Voters in Kamloops and around the region have re-elected Cathy McLeod.

With all 283 polls counted, the Conservative MP wins the seat with 32,057 votes; trailing behind is Liberal Terry Lake (19,543), the NDP's Cynthia Egli (9,824), Iain Currie for the Greens (8,696), Ken Finlayson of the People's Party of Canada (1,123), Kira Cheeseborough of the Animal Protection Party (317) and Communist Peter Kerek (143).

"The voters have sent us a message and I'm not quite sure what that message is. We really need to look at it carefully," says McLeod. "We have a minority government. Many people thought when Justin Trudeau was first elected he would be having a majority for many years. Clearly he has been given a bit of short leash by the electorate."

"But we also have to look at the electoral map and think about what we can do in this country that will keep us together and keep us strong. If you look at the western communities that rely on forestry and energy, the blue is very solid. If you look at some of our more urban areas, the Liberals are more solid. We have a fantastic country and what we need to do is say, 'There are some worries out there.' Every single one of the 338 parliamentarians that were elected tonight need to figure out how to keep our country beautiful, how to keep our country strong and how to keep our country together."

This is the fourth win for McLeod, who was the incumbent heading into today's election. She has represented the Kamloops-Thompson-Cariboo riding (one of the largest in Canada) since 2008 after former Conservative MP Betty Hinton decided not to run again.

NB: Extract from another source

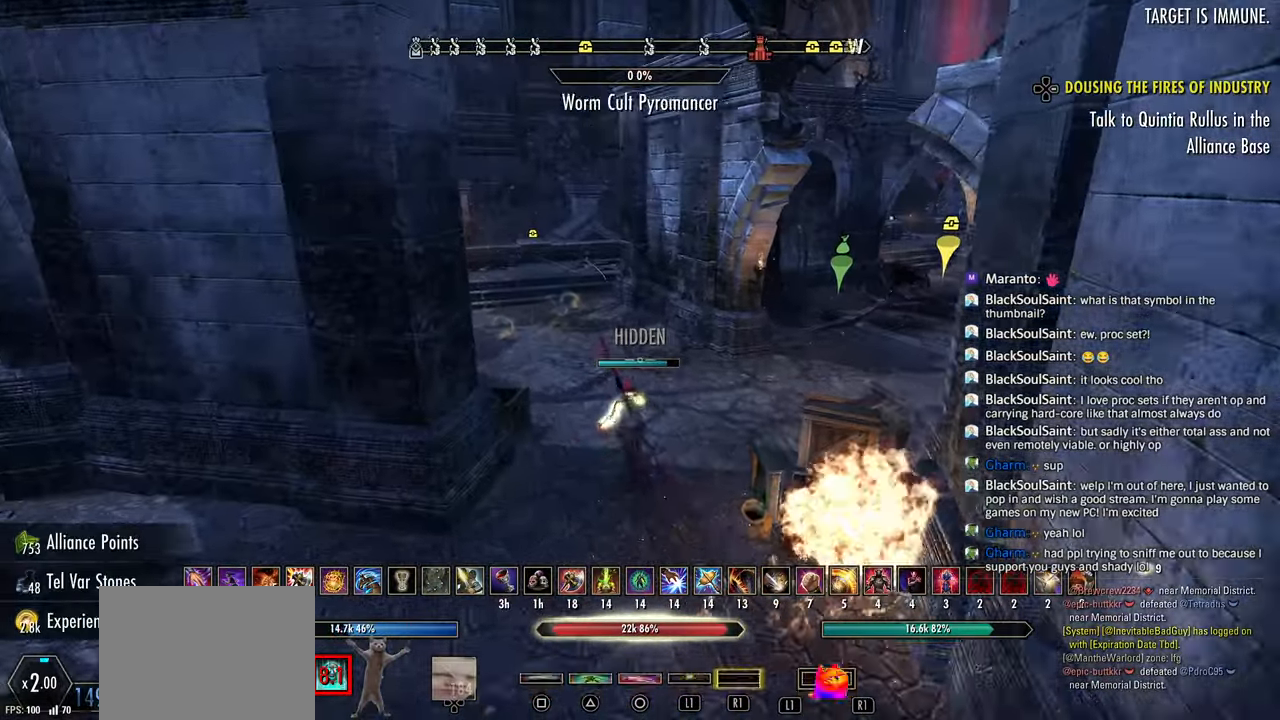
{"dt_ms": 1000, "buttons": [], "left_stick": "up-left", "right_stick": "left"}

McLeod earned more votes in this election cycle than in 2015; four years ago, she received 24,595 votes. 

Before entering federal politics, McLeod was the mayor of Pemberton.

The former nurse made the decision to return for another term over a year ago, during Thanksgiving 2018, to help deal with "unfinished business."

"I'm a supporter of the pipeline. ... It's had a lot of challenges along the way," she told KamloopsMatters at the time. "And then of course, as we move in the direction of reconciliation with First Nations, making sure we deal with land issues."

McLeod will be joining Conservative leader Andrew Scheer in Ottawa.

Meanwhile, Lake says while he feels disappointed that he won't be the local representative, he's hopeful for Canada.

"We've got another Liberal government; of course, it's a minority government, but Canada has shown that we can develop very progressive legislation under minority governments," he says.

The veterinarian remained optimistic as results rolled in Monday evening.

"Quite frankly, I thought it would be closer," says Lake of his race with McLeod. "But that's life. And you know what? You try hard, and the voters are never wrong. I just appreciate this team that we've had behind us. It's been a great experience. I love Kamloops and I love this region, and I'm glad I made this decision, even though I'm disappointed with the results."

Asked if he'd enter an election race again, Lake says, "You never know what the future holds."

As of publication time, Elections Canada expects the Liberals to have 157 seats while the Conservatives are looking at 121 seats. Meanwhile, the NDP has 24, the Bloc Quebecois has 32 and the Greens have three. Independent Jody Wilson-Raybould won in her riding of Vancouver-Granville. Maxine Bernier's People's Party of Canada has been shut out.

That means a minority government, with the Liberals receiving support from one of the other parties. The Conservatives will be the official Opposition.